PAGE —
◇ ◇ ◇

02 – What is a Database Management System

1.1 Introduction

DBMS came to rescue us from the pitfalls that were highlighted in the previous chapter. All the cons of having data in the file systems were solved by having them in a DBMS – the database management systems.

1.2 What is a DBMS

DBMS is a software that manages the databases. All your data is stored in the database. So instead of talking directly to the database, you talk to the DBMS. If everyone talks directly to the database, it becomes messy. Everybody is putting his or her hand into the honey pot. Instead of that, the DBMS forms a queue, asks people to wait their turn and serves them portion of honey. Honey in our case would be the data they have been waiting for. Once they manipulate the ‘honey’ i.e. the data the DBMS puts it back into the database.

◇ ◇ ◇

(Lines of data)

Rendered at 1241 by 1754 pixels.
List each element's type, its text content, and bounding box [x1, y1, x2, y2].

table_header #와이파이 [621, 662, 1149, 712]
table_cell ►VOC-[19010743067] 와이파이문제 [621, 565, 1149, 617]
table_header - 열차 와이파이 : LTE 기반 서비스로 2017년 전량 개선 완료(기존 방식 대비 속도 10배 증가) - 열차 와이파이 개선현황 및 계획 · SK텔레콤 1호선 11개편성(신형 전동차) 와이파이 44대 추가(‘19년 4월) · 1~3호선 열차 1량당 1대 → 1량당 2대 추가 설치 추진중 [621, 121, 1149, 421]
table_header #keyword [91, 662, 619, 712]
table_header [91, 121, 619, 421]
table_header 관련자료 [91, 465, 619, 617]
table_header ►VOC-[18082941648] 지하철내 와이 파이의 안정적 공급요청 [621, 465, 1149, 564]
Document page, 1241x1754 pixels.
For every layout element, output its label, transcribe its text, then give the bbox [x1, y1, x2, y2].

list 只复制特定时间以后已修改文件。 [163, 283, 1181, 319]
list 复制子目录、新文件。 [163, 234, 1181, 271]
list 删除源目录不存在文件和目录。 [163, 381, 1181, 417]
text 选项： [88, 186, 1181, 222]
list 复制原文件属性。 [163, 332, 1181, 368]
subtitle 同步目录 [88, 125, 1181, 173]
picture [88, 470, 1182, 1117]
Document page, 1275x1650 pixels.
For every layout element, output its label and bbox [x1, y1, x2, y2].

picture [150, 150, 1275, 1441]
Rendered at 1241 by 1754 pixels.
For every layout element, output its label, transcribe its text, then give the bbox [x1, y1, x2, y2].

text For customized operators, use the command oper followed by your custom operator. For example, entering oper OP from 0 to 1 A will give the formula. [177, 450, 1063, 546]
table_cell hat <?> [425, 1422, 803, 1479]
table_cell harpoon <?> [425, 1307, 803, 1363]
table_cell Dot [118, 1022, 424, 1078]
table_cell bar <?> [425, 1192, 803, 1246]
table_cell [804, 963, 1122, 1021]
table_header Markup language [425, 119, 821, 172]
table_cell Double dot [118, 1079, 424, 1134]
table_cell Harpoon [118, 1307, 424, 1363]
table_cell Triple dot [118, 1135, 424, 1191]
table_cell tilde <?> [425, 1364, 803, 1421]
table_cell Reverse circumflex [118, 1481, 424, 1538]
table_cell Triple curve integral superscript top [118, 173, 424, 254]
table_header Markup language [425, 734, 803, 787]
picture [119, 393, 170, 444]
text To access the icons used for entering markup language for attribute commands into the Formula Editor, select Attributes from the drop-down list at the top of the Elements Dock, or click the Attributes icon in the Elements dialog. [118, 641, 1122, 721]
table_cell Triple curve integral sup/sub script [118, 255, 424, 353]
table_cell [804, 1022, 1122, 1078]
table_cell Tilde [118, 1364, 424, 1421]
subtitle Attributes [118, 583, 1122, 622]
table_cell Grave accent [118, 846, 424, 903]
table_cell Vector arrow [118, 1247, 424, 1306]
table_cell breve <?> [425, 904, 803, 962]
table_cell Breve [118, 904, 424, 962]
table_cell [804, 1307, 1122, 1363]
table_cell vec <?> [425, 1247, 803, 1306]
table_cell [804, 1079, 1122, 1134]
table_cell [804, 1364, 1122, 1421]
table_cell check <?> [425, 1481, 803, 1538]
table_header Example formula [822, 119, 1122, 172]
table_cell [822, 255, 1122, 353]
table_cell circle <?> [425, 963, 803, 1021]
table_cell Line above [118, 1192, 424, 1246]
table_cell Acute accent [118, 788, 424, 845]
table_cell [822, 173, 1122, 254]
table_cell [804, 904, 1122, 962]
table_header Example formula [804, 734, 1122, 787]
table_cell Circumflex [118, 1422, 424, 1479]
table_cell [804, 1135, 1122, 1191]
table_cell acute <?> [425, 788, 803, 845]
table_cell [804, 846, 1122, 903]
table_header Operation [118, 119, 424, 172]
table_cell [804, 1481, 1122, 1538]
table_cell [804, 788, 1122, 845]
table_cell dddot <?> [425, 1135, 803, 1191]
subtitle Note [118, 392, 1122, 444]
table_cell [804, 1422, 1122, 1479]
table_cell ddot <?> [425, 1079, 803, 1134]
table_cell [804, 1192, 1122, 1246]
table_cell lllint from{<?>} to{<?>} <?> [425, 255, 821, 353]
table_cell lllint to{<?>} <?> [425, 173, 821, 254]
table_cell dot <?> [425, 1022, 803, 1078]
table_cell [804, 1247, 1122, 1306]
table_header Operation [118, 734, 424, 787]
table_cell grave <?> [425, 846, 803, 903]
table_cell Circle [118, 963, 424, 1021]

◇ ◇ ◇

Check each statement against the DBMS text and answer yes or no, quoting the words from the text that decide it. 1. Users talk directly to the database rather than to the DBMS. 2. In the honey comparison, the honey stands for data. 3. The DBMS makes people wait their turn in a queue.

1. No: "So instead of talking directly to the database, you talk to the DBMS."
2. Yes: "Honey in our case would be the data they have been waiting for."
3. Yes: "the DBMS forms a queue, asks people to wait their turn and serves them portion of honey."